34 x 48 in | 86.4 x 121.9 cm
Trembling Aspens (Populus tremuloides) are one of my favorite subjects, especially during peak fall color in the late afternoon when back lighted. The leaves light up like stained glass windows.
I used a lot of Cadmium Yellow Deep in this painting, a pigment made from a compound of Cadmium and sulfur. It’s an expensive pigment as every artist knows, but well worth it if you want to express a very intense yellow. While I’m on the subject of colors, at first glance all of the trunks of these trees looked alike. In fact, since Trembling Aspen spread by shoots from the tips of their roots, they are probably genetically identical. Fortunately for the artist, genes don’t rule here. Reflections can cause dramatic differences in bark that would look the same in a studio.

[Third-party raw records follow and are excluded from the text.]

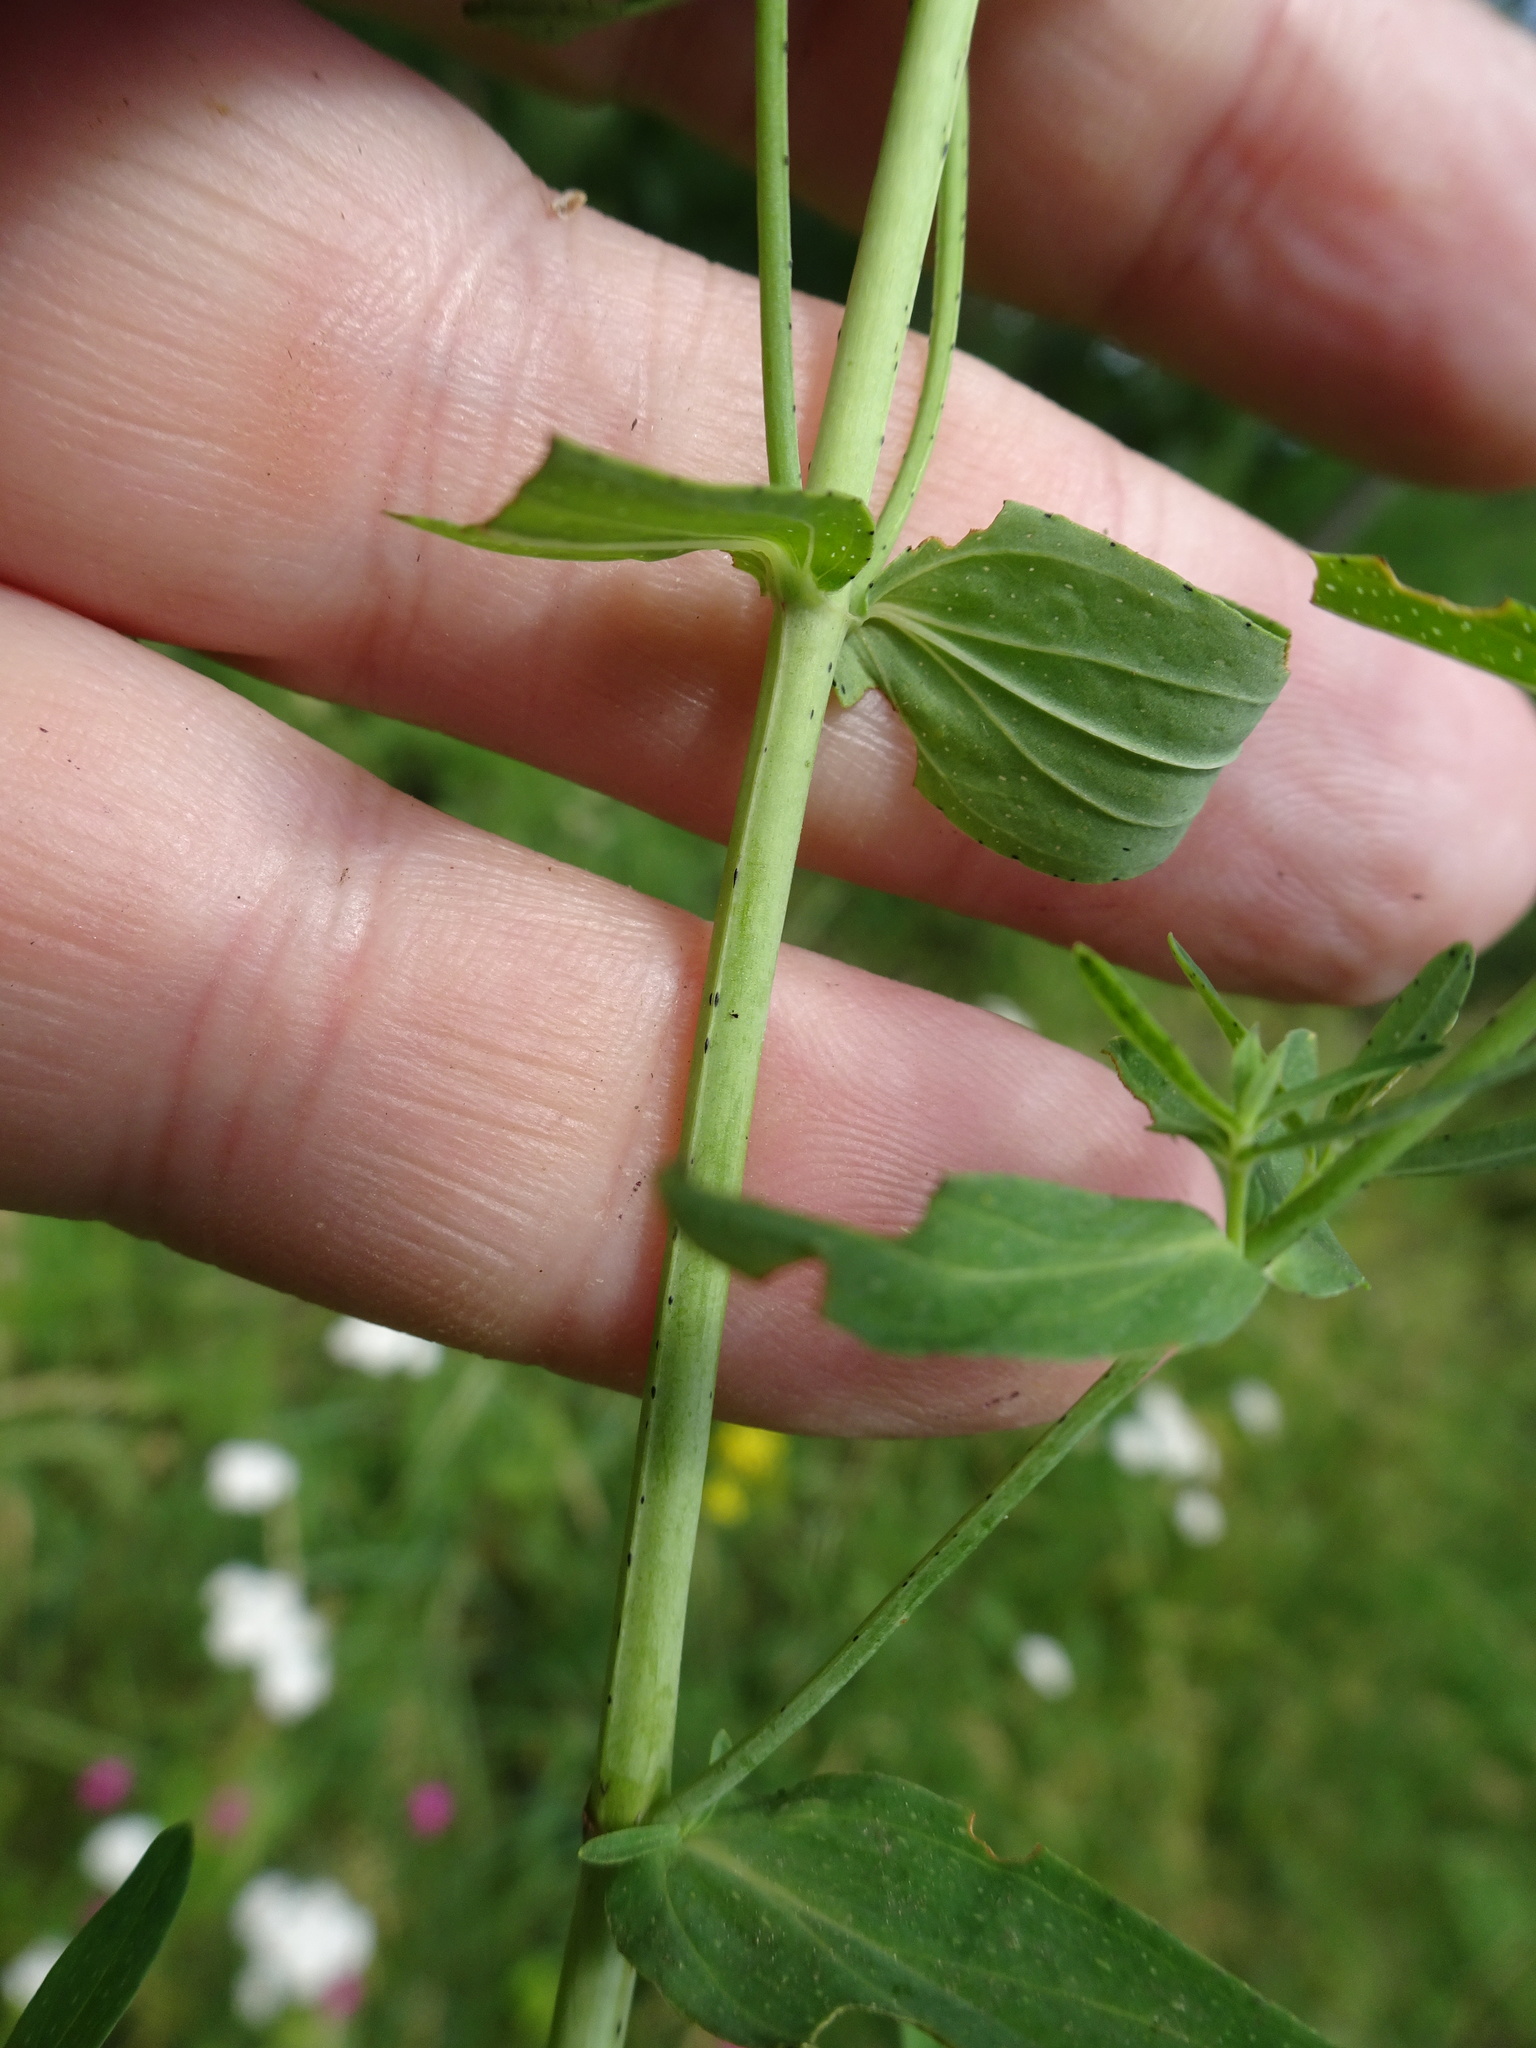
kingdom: Plantae
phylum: Tracheophyta
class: Magnoliopsida
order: Malpighiales
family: Hypericaceae
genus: Hypericum
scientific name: Hypericum perforatum
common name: Common st. johnswort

This painting contains a little secret. Once someone startled me with this question, “You paint plants so beautifully, why don’t you paint Nature?” Apparently her concept of “Nature” did not include the flora. I’m not surprised. In a typical popular image of Nature a deer family is placed in the middle of the painting with some evergreen trees sprinkled around the deer like garnish to the main dish. In my experience animals reveal themselves in fleeting moments, not in posed photo ops. You don’t see the deer until one cocks an ear or looks up. In this painting there are three deer but they are too small to show up on the monitor. The enlarged picture contains one of the deer. (Unfortunately, the picture is a little blurry because I sold the painting before I was able to take a high resolution picture of it.)
This grove lives in the Wasatch Mountain State Park, in Utah, but similar scenes can be found in most of the Western United States and Western Canada.